Cognia will develop the overall processing system, including parts of the document-retrieval process as well as output-handling from the information extraction system.
“We’ve developed a lot of tools that help researchers input their own information into a system — whether it’s manual curation, or batch-loading information from spreadsheets, or other structured forms of information,” said David Rubin, Cognia’s CEO. “In the first case, where it’s manual, it’s a little bit too slow to really bulk up your content offering, and in the case of the structured information, you’re still missing all of the information that exists in papers and patents, and we estimate that 90-95 percent or greater of the interesting information is in these unstructured formats.”
The goal, according to Rubin, is “to have manual curators interfacing with the high-throughput information and providing a greater level of quality assurance to the system.”

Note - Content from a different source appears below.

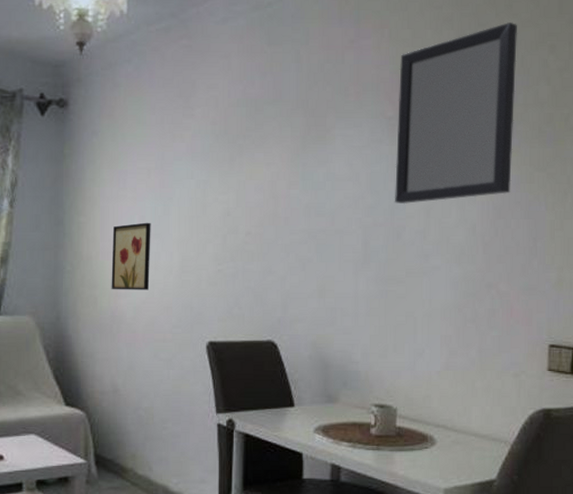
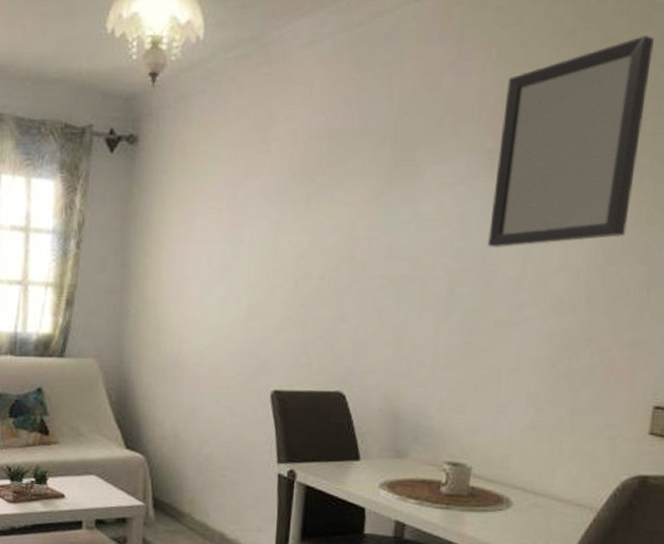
wall art: present [111,222,151,290] -> none [175,265,219,336]

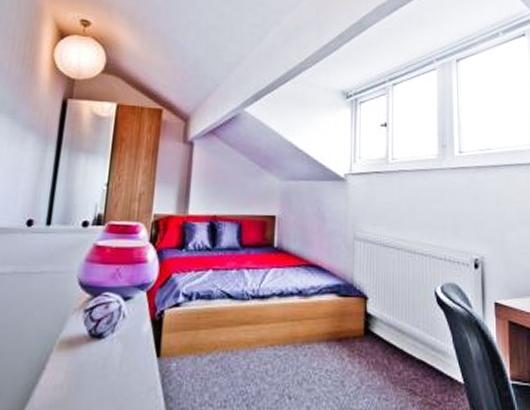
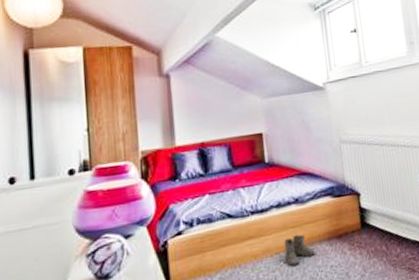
boots: none [280,329,311,363] -> present [284,234,315,267]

Rubin said that Cognia is currently recruiting staff for the Edinburgh subsidiary, but declined to provide details on how many hires are planned.
Text mining has been an active development area in bioinformatics for several years now, but according to Milroy, “there are many disparate efforts, but we believe that nobody’s got a particularly flexible system, and nobody’s put all the bits together, if you like, and that’s really where we think we can really improve on the state of the art.”

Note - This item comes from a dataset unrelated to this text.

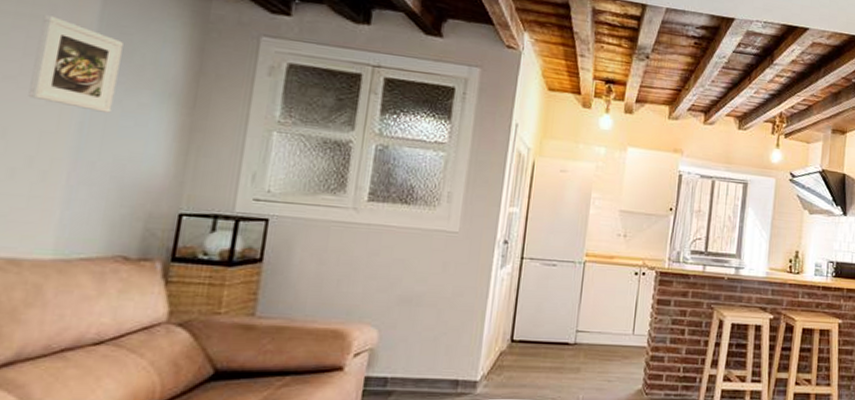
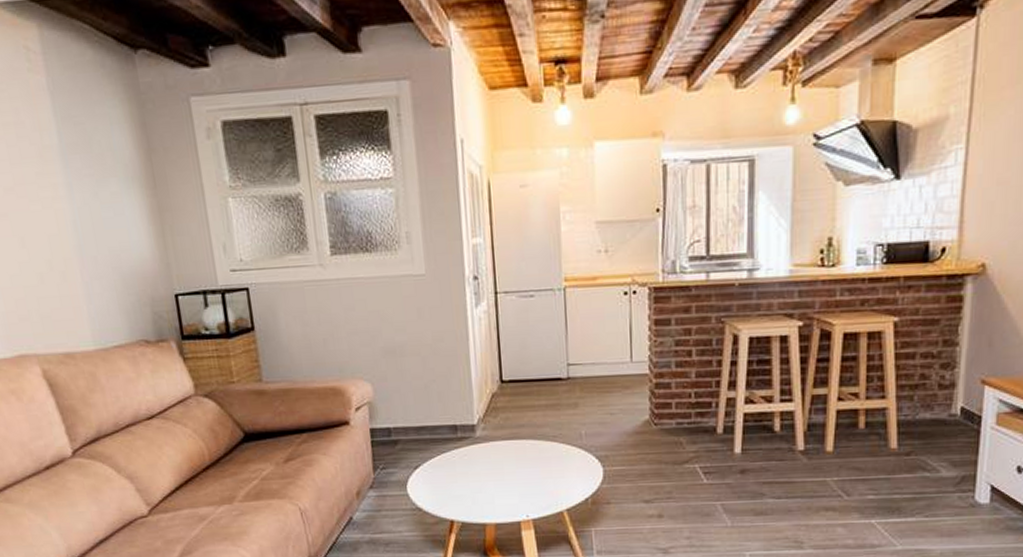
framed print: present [28,15,123,113] -> none [12,120,93,208]

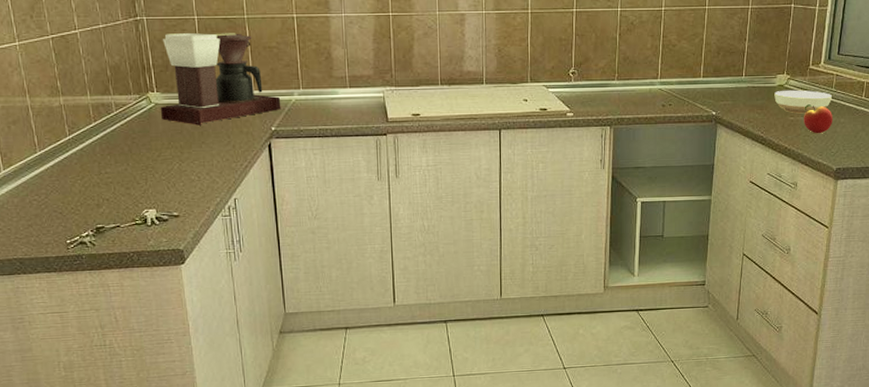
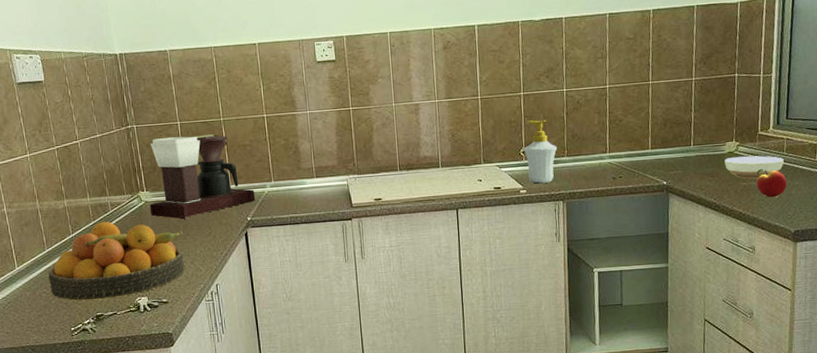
fruit bowl: none [40,124,199,211] -> present [48,221,185,301]
soap bottle: none [573,39,608,107] -> present [523,119,558,184]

In fact, just about 200 miles south of Cognia’s new home, another text-mining initiative will have its formal launch last week. The UK’s National Center for Text Mining, or NaCTeM, based in Manchester and funded with £1 million from the UK government [BioInform 11-29-04], is scheduled to open its doors on March 21.
Milroy said that ITI Life Sciences may in-license additional text-mining IP from organizations beyond Cognia and the University of Edinburgh if necessary, and may collaborate with researchers from NaCTeM.
“The industry is at a point where it needs a push to get the technology over a certain hurdle,” Rubin said, “so the goal here is really to develop new intellectual property, but not start in a vacuum everywhere.”